Text section:

Second, Wiki engines can actually be used to power Blogs and the two technologies are likely to merge in the future. Here's a nice quote on the hybrid nature of Wikis with respect to blogs:
The more I think about it, the clearer it is to me that Blogs and Wikis are really instances of the same meta-level idea. They should be unified into a single system. Blogs organize information temporally along a single thread. Wikis organize information spatially around a set of nodes representing ideas. Blogs have no concept of space. Wikis have no concept of time. What we really need is a single framework that enables information to be organized freely in space and time. You can create Nodes that represent ideas and link them to one another just like you do in a Wiki. You can post articles to any Node (or set of Nodes), just like you do in a Blog and they appear sequentially by time. When writing any article you can enter Wiki commands to quickly link to, or create new, Nodes. This is the best of both worlds. You can then filter it by Node name, Time, or both. (From: Integrating Blogs and Wikis -- A Higher Unifying Framework)
There are already many wiki engines that offer blog functionality (Blikis), thus combining the advantages of the two kinds of tool.

Problem description: In the text on blogs and wikis, what are wiki engines that offer blog functionality called? You won't need the records for this.

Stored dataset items
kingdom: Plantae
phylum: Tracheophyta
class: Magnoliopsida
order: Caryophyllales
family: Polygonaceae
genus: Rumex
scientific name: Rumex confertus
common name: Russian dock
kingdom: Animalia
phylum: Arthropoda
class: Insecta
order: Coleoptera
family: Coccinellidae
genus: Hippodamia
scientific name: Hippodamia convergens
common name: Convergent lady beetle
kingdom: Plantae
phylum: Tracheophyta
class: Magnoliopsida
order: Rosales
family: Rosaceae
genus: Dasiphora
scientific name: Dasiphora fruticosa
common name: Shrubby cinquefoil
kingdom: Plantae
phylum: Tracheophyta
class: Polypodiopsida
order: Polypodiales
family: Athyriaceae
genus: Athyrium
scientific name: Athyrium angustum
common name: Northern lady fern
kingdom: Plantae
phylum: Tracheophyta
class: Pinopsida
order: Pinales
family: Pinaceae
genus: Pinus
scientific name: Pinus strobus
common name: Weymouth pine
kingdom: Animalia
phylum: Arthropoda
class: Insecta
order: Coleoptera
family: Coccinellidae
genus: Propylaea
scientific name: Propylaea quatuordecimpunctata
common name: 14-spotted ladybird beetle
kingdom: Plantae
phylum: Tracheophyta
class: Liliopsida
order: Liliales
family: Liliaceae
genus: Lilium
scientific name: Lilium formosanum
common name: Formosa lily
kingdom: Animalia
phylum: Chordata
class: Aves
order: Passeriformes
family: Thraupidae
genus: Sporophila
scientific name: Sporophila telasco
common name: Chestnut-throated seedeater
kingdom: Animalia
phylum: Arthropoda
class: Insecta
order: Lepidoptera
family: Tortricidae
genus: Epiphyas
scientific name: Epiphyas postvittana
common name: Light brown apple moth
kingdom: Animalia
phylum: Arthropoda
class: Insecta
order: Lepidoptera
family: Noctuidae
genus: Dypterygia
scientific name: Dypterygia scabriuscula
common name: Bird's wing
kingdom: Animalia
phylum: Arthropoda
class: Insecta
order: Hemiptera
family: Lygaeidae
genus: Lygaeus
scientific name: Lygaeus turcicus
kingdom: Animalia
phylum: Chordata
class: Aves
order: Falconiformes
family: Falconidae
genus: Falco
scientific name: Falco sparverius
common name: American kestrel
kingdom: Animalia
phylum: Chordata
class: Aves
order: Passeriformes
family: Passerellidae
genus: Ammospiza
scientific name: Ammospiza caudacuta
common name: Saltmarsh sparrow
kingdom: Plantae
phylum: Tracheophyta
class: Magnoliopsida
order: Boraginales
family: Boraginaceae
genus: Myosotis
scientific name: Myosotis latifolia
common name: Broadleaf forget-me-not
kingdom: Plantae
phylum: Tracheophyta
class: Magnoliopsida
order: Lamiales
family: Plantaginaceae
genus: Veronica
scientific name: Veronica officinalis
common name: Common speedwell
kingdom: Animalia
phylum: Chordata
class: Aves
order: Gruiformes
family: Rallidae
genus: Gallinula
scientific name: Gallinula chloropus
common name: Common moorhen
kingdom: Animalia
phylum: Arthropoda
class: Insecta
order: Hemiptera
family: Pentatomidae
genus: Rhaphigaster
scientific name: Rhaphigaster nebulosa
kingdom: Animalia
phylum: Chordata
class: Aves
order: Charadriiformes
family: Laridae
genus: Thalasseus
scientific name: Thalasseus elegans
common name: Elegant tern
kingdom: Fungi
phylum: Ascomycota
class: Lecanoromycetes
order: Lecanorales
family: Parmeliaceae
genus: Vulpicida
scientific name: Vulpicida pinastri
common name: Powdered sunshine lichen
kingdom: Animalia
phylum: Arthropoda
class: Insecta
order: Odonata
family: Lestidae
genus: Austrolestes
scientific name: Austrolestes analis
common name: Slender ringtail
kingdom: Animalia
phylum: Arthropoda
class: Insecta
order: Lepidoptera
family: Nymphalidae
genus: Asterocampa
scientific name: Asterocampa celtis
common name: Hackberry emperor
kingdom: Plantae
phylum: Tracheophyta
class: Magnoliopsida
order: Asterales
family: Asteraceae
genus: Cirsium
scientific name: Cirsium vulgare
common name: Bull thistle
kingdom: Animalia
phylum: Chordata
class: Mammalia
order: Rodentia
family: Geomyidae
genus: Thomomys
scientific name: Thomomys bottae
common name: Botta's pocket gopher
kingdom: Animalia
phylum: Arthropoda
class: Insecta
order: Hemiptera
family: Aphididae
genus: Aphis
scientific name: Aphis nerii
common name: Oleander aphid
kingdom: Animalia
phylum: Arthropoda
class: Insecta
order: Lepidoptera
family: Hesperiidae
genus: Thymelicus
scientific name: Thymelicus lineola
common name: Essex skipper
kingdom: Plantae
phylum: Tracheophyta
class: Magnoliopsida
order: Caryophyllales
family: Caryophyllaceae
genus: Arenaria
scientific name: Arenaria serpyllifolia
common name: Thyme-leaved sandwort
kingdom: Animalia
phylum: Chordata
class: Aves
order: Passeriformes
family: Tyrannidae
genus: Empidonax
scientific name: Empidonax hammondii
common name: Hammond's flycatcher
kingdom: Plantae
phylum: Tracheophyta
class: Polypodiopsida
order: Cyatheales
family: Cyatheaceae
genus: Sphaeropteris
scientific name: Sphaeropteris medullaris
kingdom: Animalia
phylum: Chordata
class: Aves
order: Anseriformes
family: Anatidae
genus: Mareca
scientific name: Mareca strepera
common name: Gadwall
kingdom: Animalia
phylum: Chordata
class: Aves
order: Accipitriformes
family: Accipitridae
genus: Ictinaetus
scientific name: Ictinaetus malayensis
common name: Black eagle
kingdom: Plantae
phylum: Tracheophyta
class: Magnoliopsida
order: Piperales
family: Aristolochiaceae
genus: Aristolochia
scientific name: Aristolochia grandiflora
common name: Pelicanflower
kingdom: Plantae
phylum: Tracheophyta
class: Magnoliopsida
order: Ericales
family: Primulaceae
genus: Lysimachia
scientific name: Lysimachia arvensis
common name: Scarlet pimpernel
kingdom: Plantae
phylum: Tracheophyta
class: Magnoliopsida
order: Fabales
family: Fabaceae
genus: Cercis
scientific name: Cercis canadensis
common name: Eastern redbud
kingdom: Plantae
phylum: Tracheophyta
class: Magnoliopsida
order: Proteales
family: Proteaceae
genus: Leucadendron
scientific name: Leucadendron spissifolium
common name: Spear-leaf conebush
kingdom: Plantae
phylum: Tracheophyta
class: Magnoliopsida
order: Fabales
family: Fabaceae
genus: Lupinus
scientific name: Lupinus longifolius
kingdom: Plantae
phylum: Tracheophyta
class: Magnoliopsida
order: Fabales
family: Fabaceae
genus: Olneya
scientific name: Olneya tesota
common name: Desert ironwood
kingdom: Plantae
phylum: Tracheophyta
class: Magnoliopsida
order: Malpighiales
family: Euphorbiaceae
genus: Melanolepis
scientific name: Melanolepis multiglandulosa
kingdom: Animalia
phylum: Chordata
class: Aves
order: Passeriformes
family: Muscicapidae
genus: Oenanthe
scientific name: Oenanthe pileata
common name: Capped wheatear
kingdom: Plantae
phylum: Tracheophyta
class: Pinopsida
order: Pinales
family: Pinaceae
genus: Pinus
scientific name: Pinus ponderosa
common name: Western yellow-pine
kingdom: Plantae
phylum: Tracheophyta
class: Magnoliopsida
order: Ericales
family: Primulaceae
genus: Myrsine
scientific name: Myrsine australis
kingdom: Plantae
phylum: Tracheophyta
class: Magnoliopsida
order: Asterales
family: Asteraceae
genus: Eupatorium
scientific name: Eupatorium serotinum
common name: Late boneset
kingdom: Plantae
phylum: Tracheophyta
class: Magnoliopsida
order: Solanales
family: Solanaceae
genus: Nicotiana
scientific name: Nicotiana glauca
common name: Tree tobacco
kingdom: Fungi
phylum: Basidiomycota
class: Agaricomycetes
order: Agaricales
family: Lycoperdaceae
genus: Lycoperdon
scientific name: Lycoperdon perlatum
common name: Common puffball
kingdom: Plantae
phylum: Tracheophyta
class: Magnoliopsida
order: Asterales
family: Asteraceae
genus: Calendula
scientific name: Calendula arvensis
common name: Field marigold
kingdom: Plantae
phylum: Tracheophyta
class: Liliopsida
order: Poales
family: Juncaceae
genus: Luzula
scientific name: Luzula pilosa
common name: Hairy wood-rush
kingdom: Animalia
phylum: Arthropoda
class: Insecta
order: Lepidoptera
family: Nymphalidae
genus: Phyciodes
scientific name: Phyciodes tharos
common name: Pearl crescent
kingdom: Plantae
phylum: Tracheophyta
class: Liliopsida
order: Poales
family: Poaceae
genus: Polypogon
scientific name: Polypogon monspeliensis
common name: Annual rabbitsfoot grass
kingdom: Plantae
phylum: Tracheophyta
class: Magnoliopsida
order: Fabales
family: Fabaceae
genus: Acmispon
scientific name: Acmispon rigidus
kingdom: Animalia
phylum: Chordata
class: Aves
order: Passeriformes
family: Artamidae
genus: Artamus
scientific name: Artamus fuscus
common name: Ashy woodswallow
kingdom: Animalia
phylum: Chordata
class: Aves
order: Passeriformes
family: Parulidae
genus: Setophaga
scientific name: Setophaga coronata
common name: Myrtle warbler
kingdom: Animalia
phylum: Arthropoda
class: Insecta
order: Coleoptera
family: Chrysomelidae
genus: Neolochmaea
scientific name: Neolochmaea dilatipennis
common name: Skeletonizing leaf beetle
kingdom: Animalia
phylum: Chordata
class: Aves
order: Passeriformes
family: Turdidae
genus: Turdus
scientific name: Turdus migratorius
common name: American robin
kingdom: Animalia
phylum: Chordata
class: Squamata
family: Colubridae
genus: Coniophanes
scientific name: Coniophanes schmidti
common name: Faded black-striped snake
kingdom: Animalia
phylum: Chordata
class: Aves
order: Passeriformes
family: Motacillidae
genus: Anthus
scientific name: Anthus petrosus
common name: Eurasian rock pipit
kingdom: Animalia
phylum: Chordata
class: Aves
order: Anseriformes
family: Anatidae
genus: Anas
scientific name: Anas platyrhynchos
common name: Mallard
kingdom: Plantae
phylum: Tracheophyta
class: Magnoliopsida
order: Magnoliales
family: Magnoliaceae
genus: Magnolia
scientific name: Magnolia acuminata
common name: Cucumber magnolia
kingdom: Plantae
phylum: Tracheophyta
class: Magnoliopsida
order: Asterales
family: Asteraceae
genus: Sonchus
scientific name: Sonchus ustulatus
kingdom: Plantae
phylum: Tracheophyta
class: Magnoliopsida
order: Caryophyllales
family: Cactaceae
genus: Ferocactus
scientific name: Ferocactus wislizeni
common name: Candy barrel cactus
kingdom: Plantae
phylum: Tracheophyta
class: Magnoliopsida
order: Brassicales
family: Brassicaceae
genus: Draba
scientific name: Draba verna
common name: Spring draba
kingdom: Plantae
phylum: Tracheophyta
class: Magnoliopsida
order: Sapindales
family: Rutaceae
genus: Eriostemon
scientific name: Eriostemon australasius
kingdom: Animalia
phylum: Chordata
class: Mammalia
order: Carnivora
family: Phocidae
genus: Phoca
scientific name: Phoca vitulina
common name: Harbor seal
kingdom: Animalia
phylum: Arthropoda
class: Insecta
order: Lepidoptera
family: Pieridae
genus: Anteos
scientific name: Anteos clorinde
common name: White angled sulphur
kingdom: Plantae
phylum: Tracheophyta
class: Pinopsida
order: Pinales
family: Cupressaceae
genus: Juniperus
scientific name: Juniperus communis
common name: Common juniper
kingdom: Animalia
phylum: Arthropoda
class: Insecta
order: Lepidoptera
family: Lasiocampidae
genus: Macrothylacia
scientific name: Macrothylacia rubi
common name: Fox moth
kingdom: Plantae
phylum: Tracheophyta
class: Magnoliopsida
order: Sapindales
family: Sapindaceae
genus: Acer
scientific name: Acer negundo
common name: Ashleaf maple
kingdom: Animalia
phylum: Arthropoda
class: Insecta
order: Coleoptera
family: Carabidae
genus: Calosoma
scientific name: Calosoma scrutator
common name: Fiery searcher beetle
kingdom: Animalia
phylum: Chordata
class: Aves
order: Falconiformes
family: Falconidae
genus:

The reply: Blikis